Burke: 'I was out of work for four months because of the cruciate injury'

Fintan Burke looks set to follow his cousin David Burke into the Galway senior team and the strength and resilience he will bring has been illustrated by his remarkable recovery from a cruciate injury on St Patrick’s Day to help inspire St Thomas’ to their third county title in four years on Sunday.

Burke: 'I was out of work for four months because of the cruciate injury'

Fintan Burke looks set to follow his cousin David Burke into the Galway senior team and the strength and resilience he will bring has been illustrated by his remarkable recovery from a cruciate injury on St Patrick’s Day to help inspire St Thomas’ to their third county title in four years on Sunday.

The powerfully built 22-year old looked set to make his senior breakthrough with Galway during the summer until he suffered the knee injury in the All-Ireland club final loss to Ballyhale Shamrocks.

But he didn’t dwell on his bad luck and St Thomas’ manager Kevin Lally revealed that Burke made a promise in the dressing room in Croke Park after their loss to the Kilkenny champions in March.

“He got the news in the dressing room afterwards that he had torn his cruciate and he turned around and said to me that he would be back for a county final if we got there.

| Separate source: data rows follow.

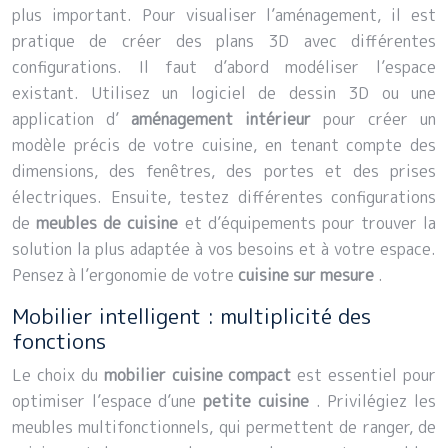
plus important. Pour visualiser l’aménagement, il est
pratique de créer des plans 3D avec différentes
configurations. Il faut d’abord modéliser l’espace
existant. Utilisez un logiciel de dessin 3D ou une
application d’
aménagement intérieur
pour créer un
modèle précis de votre cuisine, en tenant compte des
dimensions, des fenêtres, des portes et des prises
électriques. Ensuite, testez différentes configurations
de
meubles de cuisine
et d’équipements pour trouver la
solution la plus adaptée à vos besoins et à votre espace.
Pensez à l’ergonomie de votre
cuisine sur mesure
.
Mobilier intelligent : multiplicité des
fonctions
Le choix du
mobilier cuisine compact
est essentiel pour
optimiser l’espace d’une
petite cuisine
. Privilégiez les
meubles multifonctionnels, qui permettent de ranger, de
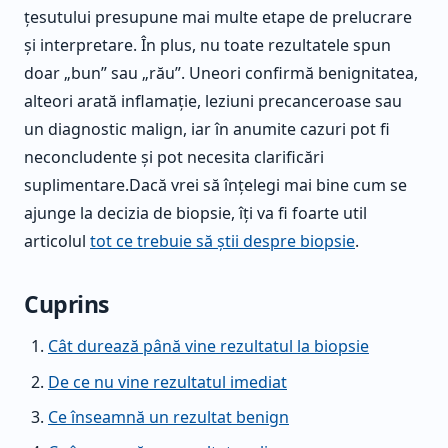
țesutului presupune mai multe etape de prelucrare
și interpretare. În plus, nu toate rezultatele spun
doar „bun” sau „rău”. Uneori confirmă benignitatea,
alteori arată inflamație, leziuni precanceroase sau
un diagnostic malign, iar în anumite cazuri pot fi
neconcludente și pot necesita clarificări
suplimentare.Dacă vrei să înțelegi mai bine cum se
ajunge la decizia de biopsie, îți va fi foarte util
articolul
tot ce trebuie să știi despre biopsie
.
Cuprins
Cât durează până vine rezultatul la biopsie
De ce nu vine rezultatul imediat
Ce înseamnă un rezultat benign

“What the guy has done to get himself right is unreal … double gym sessions, brilliant around the set-up all year, never anything negative, always driving lads on, an ultra-professional,” said Lally.

Burke, an electrician with the company run by club chairman Colin Burke, spent four months out of work but was determined to give himself every chance of being available if St Thomas’ made the Galway decider.

“It just had to be done,” said Burke, who played most of his underage club hurling in attack before moving to defence for the Galway U20s. “It was always in the back of my mind that I might make it back if we got to a county final. It was just something to work towards, kind of something to get you up in the morning and get you going to the gym.

“People see you doing the cruciate and they kind of forget about you then until you come back, they don’t realise what has to go in … physio three or four times a week. It’s torture, even the mental side of it, you are sitting at home and the boys are going training or going off doing things and you just have to sit at home.

“From when I did my injury I was out of work for four months. You have nothing to do during the day and nothing to do but go to the gym and work away.”

St Thomas’, despite losing their opening round game to the Liam Mellows side that they went onto beat in Sunday’s final for the second year in a row, did enough to advance to the knockout stages.

Burke kept working away but didn’t feature in the quarter-final win over Tommy Larkins or the semi-final victory against Turloughmore but then last Wednesday got the clearance he was looking for over the past few months.

And what an impact he made when he came on in the second half, shooting two points and setting up the insurance point for his cousin Eanna Burke to seal the 1-13 to 0-14 win.

“I went back training after the quarter-final, just praying that the boys would pull through.

“I only got the go-ahead in Santry from my surgeon Ray Moran last Wednesday evening, so it was great to come on.

“The boys just said to go on, give it your all, break some ball. I don’t think they expected me to score but it made it all worthwhile in the end.

“All the hard work of the past few months was worth it,” added Burke.